The Institute of Directors summarises the role of the Board as “to ensure the company’s prosperity by collectively directing the company’s affairs while meeting the appropriate interests of its shareholders and relevant stakeholders.”

The Board is one of the most important structures in modern business. Gone are the days when Boards were mysterious, opaque institutions with little exposure to the outside world. A combination of economic turbulence, rising concern over corporate governance and recognition that businesses need to gain value from their most senior appointees has put boards in the spotlight. So, what are the key roles of today’s Boards, Board Chairs and Non-Executive Directors?

What is the Role of the Board?

The Institute of Directors summarises the role of the Board as “to ensure the company’s prosperity by collectively directing the company’s affairs while meeting the appropriate interests of its shareholders and relevant stakeholders.” This high-level description signals the enormous scope and impact that Board responsibilities entail – going far beyond oversight – and explains why a high-performing board is of huge benefit to a business, while a dysfunctional board is a significant risk.

Board duties range from high-level strategic planning and consultation to more practical aspects, such as setting the remuneration of senior-level executives. Different functions are often delegated to specific committees and most Boards have audit, nomination and remuneration committees. Dependent on the business sector, Boards may also have advisory committees on relevant issues such as technology or ethics.

- [Things to do]:
[1] In the passage on company Boards, can you swap "spotlight" for "limelight" and write out the text from "The Board is" up to and including "and Non-Executive Directors?"?
[2] According to the passage on company Boards, which three committees do most Boards have?
[3] What comes next in the passage on company Boards? Write a continuation that picks up after its final sentence.
The listing after this point has nothing to do with the passage on company Boards.

- [Information supplied]:
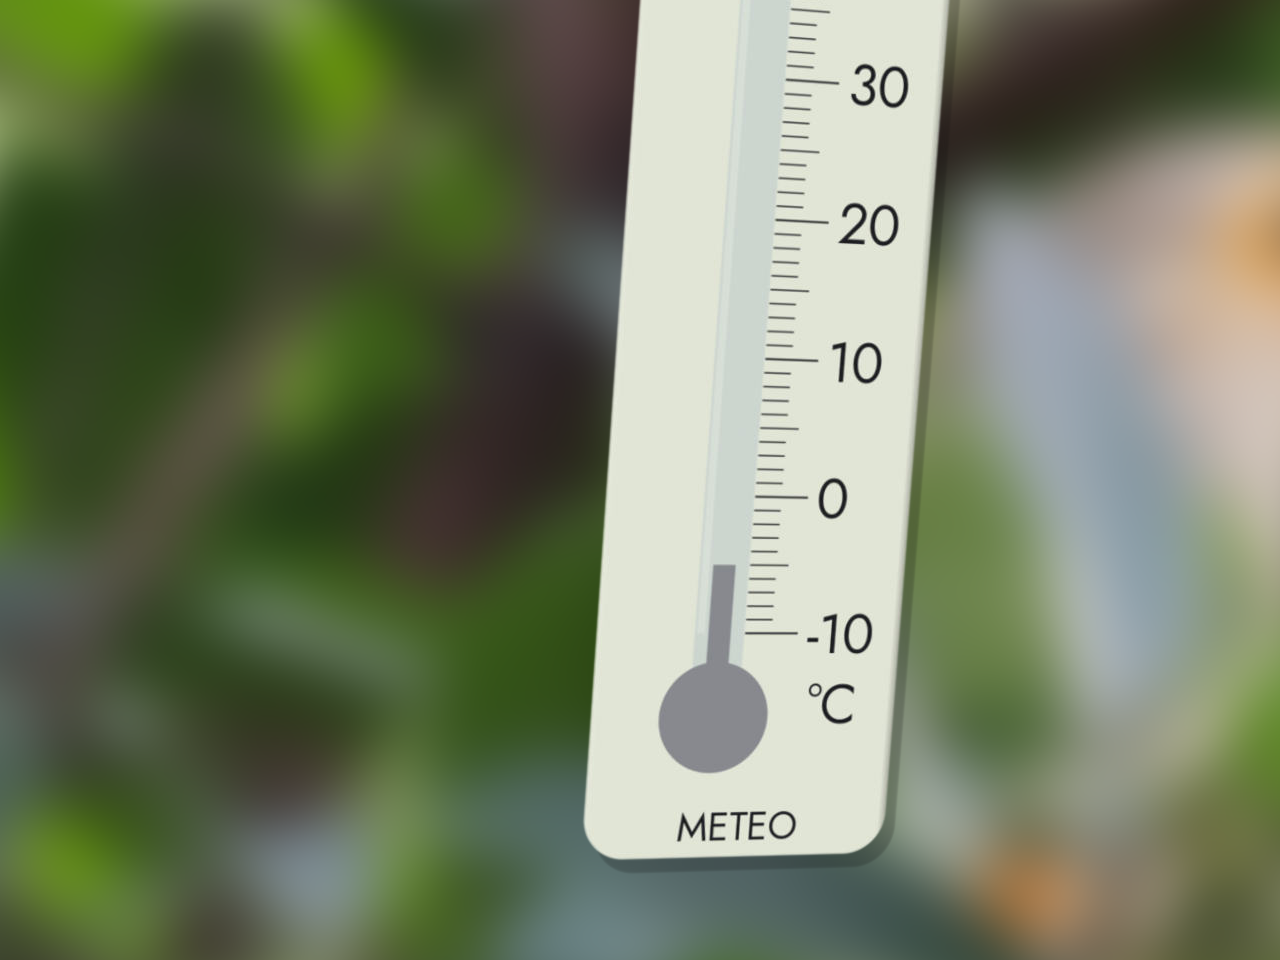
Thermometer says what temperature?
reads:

--

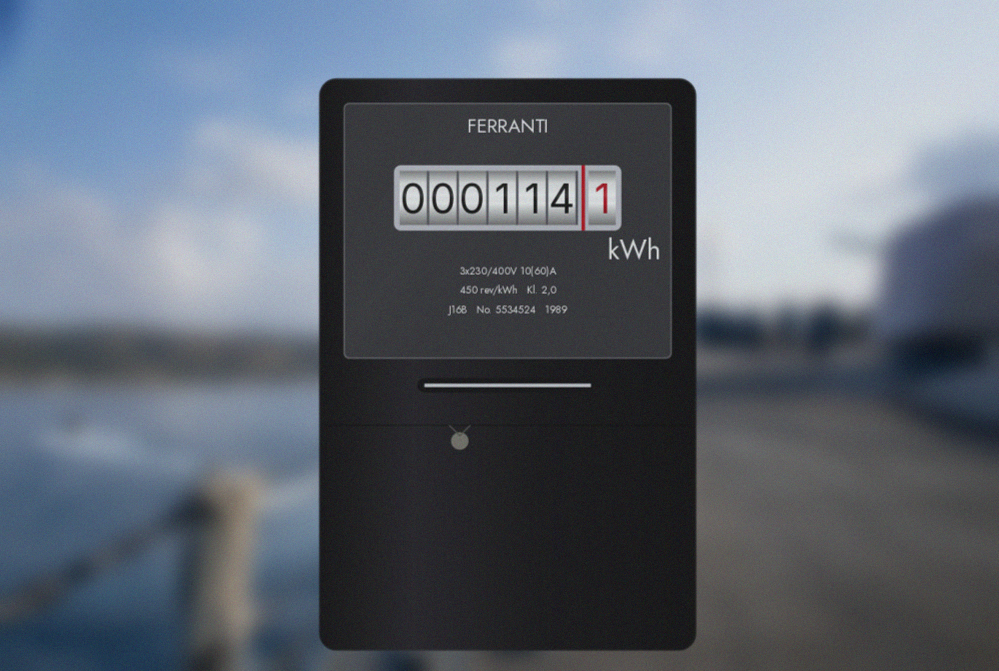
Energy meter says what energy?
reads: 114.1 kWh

- [Written responses]:
[1]
The Board is one of the most important structures in modern business. Gone are the days when Boards were mysterious, opaque institutions with little exposure to the outside world. A combination of economic turbulence, rising concern over corporate governance and recognition that businesses need to gain value from their most senior appointees has put boards in the limelight. So, what are the key roles of today’s Boards, Board Chairs and Non-Executive Directors?

[2] Audit, nomination and remuneration committees.

[3]
At all times, boards must be mindful not to cross the barrier from strategic into operational activities. The CEO and the management team are responsible for the daily running of the company – the board should not involve itself in operational minutiae. Instead, the Board should focus on the long-term future of the business, using its perspective to look beyond short-term profit statements to build a strategy for sustainable success. Key activities include:

  • Setting the company’s vision, mission and values

The Board is responsible for setting the company’s vision, mission and the values it will adopt to achieve its objectives. Once established, the Board plays an essential role in ensuring that the company’s values become ingrained in its corporate culture and embraced by its leaders. Directors must lead from the top by embodying those values in their work with the organisation.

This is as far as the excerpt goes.